FAITS, PROCÉDURE ET PRÉTENTIONS DES PARTIES
Par acte notarié en date du 7 juillet 2022, la SCI DIVANAPA a vendu à la SNC VINCI IMMOBILIER MÉDITERRANÉE un terrain sis [Adresse 3] et [Adresse 4] à Nice avec remise de certains locaux en dation.
Par acte du commissaire de justice du 10 octobre 2025, la SCI DIVANAPA a fait assigner en référé par-devant le président du tribunal judiciaire de Nice, la SNC VINCI IMMOBILIER MÉDITERRANÉE, sur le fondement de l’article 145 du code de procédure civile, aux fins de voir ordonner une expertise judiciaire avec une mission de vérification de l’état d’avancement des travaux lesquels constituent une partie du prix de vente.
A l’audience du 19 février 2026, la SCI DIVANAPA représentée par son conseil, a maintenu sa demande.

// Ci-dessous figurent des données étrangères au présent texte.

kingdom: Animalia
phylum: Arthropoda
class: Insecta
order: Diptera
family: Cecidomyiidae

Elle fait valoir que la SNC VINCI IMMOBILIER MÉDITERRANÉE n’a pas respecté le contrat de vente et que des non-conformités sont d’ores et déjà relevées et qu’elle justifie donc d’un motif légitime, même si le bien immobilier objet de la dation n’a pas encore été livré.

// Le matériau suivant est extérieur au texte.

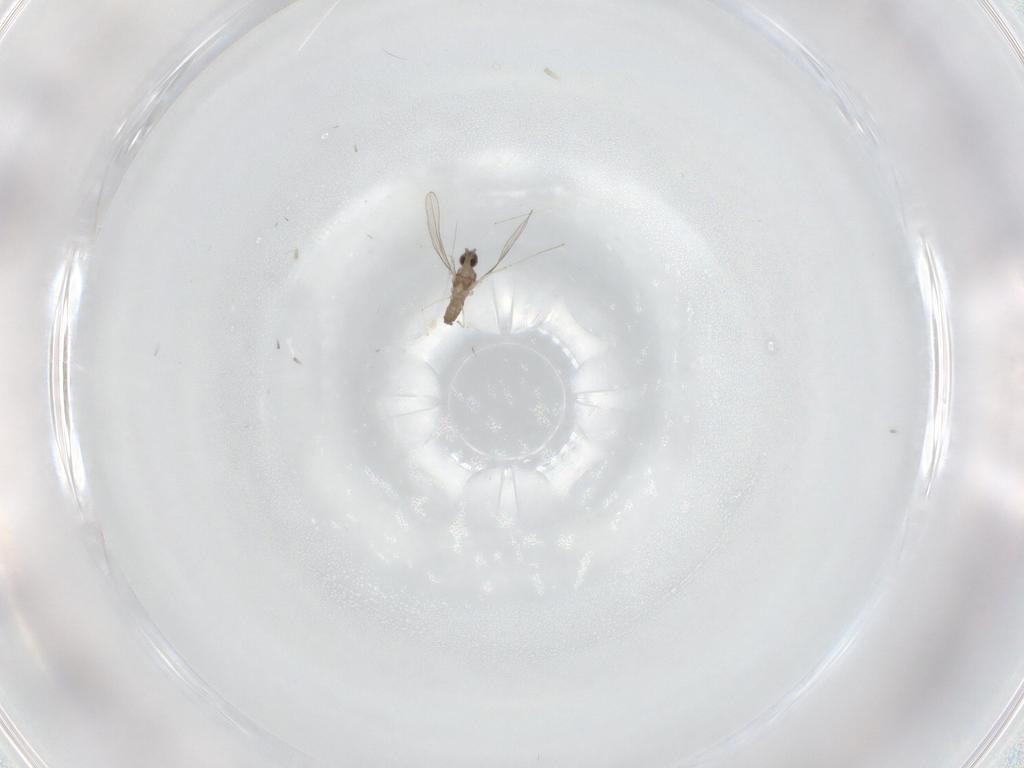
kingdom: Animalia
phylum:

La SNC VINCI IMMOBILIER MÉDITERRANÉE représentée par son conseil, a conclu au terme de ses écritures aux fins de voir :
débouter la SCI DIVANAPA de sa demande de désignation d’un expert judiciaire ; à titre subsidiaire :
limiter la mission de l’expert à la simple conformité contractuelle de la construction ; condamner la SCI DIVANAPA au paiement de la somme de 3000 euros sur le fondement de l’article 700 du code de procédure civile ainsi qu’aux dépens.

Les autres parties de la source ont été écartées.